- Opening Delimiter -

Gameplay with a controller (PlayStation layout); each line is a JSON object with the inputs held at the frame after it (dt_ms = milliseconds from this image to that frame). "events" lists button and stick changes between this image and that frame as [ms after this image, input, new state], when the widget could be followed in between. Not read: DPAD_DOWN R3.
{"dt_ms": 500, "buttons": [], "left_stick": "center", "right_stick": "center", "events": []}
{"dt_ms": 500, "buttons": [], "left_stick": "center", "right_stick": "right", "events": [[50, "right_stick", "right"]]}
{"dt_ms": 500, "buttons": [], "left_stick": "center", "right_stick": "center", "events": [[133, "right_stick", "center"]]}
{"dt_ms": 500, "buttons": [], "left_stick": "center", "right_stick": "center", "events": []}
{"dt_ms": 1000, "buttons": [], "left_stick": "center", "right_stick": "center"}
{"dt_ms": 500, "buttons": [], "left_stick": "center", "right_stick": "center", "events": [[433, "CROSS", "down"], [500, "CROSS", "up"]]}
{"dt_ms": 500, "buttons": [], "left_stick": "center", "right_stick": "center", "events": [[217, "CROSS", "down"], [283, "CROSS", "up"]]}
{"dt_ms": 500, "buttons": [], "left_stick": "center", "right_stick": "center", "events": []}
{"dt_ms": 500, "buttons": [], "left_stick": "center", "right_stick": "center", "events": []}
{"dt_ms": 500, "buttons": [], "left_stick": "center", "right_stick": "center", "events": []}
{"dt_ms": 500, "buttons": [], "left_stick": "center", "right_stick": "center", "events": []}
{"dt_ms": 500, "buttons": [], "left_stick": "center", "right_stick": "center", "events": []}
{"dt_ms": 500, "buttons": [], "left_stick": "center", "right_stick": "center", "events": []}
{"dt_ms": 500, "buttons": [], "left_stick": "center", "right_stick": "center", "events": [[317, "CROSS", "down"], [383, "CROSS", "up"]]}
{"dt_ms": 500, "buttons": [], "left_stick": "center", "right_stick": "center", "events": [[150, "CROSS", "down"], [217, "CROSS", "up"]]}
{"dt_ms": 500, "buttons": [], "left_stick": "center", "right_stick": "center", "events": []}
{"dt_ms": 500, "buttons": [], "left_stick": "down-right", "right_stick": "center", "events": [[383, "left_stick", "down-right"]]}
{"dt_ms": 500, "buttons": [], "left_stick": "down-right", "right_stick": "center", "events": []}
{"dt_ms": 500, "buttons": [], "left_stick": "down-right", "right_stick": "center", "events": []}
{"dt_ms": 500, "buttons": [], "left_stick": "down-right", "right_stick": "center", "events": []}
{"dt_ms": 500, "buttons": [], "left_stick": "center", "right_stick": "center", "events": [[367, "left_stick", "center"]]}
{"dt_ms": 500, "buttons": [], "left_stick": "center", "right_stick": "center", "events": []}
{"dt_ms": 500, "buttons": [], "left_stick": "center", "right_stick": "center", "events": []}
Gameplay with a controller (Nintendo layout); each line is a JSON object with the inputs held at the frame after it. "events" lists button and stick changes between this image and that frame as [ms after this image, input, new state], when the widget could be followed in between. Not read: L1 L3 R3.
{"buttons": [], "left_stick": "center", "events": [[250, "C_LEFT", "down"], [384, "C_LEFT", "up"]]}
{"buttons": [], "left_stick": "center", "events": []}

- Closing Delimiter -

## Work instruction
Scan the data above for the word "lists", then copy every line that holds it.

## Exercise result
Gameplay with a controller (PlayStation layout); each line is a JSON object with the inputs held at the frame after it (dt_ms = milliseconds from this image to that frame). "events" lists button and stick changes between this image and that frame as [ms after this image, input, new state], when the widget could be followed in between. Not read: DPAD_DOWN R3.
Gameplay with a controller (Nintendo layout); each line is a JSON object with the inputs held at the frame after it. "events" lists button and stick changes between this image and that frame as [ms after this image, input, new state], when the widget could be followed in between. Not read: L1 L3 R3.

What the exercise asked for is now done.